### ОТРЫВОК

Мы знаем примерную дату, когда том был готов к изданию. К 8 ноября владельцы типографии уже располагали комплектами законченных и даже, может, сброшюрованных тетрадей.
Хеминдж и Конделл посвящают книгу двум братьям, Герберту и Уильяму, графам Пембрукам, и Филиппу графу Монтгомери. Их посвящение обычно для того времени, но как можно было осмелиться выбрать такой благородный патронаж для такой безделицы? Но актеры знали, что две благородные особы были увлечены театром и почитали их автора.
Среди поэтов Леонард Дайджес, чей тесть Томас Рассел был выбран Шекспиром в свидетели исполнения его последней воли. Бен Джонсон весь мед, и его восхваляющий молебен становится восторженным:
...Душа этого времени!

### ЗАДАНИЕ
Согласуются ли с отрывком выше следующие утверждения? Для каждого ответьте «да» или «нет» и приведите точную цитату из отрывка, которая это решает.
(а) Книга посвящена двум братьям, графам Пембрукам, и графу Монтгомери.
(б) Томас Рассел приходился тестем Бену Джонсону.
(в) К 8 ноября у владельцев типографии ещё не было законченных тетрадей.

### СТРОКИ ДАННЫХ
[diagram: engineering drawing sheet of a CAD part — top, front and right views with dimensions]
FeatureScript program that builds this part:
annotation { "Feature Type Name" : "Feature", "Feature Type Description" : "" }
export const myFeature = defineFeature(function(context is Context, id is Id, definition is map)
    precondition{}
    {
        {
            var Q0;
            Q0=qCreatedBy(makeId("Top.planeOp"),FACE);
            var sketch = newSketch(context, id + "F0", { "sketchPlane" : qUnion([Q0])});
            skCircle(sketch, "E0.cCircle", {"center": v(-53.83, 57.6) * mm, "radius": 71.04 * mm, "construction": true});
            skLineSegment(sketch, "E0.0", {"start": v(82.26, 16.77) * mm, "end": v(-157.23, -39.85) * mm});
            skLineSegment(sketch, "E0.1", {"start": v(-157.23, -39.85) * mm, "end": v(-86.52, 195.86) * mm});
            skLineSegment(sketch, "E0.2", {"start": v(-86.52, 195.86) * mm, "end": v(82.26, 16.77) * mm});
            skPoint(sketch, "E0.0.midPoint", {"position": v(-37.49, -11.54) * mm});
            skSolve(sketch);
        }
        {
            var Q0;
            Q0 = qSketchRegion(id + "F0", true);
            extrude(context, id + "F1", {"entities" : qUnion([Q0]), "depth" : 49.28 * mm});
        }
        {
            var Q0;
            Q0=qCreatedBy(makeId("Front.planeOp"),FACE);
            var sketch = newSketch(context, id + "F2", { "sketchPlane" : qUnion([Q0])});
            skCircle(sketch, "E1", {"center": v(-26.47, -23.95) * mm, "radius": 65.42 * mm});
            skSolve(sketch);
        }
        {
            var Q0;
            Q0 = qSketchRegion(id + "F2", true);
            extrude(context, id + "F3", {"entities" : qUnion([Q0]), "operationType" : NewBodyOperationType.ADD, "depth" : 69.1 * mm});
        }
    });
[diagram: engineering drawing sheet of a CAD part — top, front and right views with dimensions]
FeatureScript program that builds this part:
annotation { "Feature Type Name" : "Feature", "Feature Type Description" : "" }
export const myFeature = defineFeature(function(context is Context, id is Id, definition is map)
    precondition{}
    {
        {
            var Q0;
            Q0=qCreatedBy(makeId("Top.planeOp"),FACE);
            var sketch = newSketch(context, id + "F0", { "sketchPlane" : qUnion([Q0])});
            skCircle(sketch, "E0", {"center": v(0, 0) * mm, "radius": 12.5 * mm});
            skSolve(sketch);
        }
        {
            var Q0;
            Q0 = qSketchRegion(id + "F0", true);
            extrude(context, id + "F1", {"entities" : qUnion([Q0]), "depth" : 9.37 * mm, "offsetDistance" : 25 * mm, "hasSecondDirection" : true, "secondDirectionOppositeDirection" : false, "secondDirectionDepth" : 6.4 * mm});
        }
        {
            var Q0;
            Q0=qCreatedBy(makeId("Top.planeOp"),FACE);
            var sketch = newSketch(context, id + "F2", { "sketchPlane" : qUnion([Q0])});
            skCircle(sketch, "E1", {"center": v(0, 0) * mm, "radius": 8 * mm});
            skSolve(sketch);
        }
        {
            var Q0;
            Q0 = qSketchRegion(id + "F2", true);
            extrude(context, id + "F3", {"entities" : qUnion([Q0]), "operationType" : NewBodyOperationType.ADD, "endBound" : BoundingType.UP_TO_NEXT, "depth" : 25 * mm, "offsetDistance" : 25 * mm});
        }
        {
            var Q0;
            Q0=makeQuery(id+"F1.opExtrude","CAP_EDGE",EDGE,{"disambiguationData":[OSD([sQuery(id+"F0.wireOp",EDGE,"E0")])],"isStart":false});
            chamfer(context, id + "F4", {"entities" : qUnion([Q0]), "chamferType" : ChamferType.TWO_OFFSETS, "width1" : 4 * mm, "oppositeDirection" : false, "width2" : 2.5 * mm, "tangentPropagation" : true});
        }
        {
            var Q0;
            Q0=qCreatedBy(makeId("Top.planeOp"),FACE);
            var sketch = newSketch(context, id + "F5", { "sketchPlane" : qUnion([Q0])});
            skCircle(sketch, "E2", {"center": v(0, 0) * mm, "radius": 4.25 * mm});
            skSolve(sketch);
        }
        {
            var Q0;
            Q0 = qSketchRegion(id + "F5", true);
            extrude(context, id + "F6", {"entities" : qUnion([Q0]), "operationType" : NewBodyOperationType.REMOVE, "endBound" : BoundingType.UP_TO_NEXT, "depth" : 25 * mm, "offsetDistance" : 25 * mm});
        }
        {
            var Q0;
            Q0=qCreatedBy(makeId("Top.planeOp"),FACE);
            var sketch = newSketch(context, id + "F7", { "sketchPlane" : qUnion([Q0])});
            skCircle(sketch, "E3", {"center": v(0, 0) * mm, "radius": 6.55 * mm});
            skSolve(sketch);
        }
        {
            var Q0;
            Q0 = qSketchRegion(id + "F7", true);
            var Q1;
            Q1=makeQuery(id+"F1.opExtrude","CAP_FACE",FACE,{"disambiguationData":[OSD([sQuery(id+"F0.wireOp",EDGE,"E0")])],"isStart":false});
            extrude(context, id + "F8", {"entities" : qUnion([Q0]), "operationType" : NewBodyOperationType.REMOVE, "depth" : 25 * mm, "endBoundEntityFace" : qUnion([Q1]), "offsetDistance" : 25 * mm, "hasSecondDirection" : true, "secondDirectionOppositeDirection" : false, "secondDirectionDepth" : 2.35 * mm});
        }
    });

### ОТВЕТ
(а) Да: «Хеминдж и Конделл посвящают книгу двум братьям, Герберту и Уильяму, графам Пембрукам, и Филиппу графу Монтгомери».
(б) Нет: «Леонард Дайджес, чей тесть Томас Рассел».
(в) Нет: «К 8 ноября владельцы типографии уже располагали комплектами законченных и даже, может, сброшюрованных тетрадей».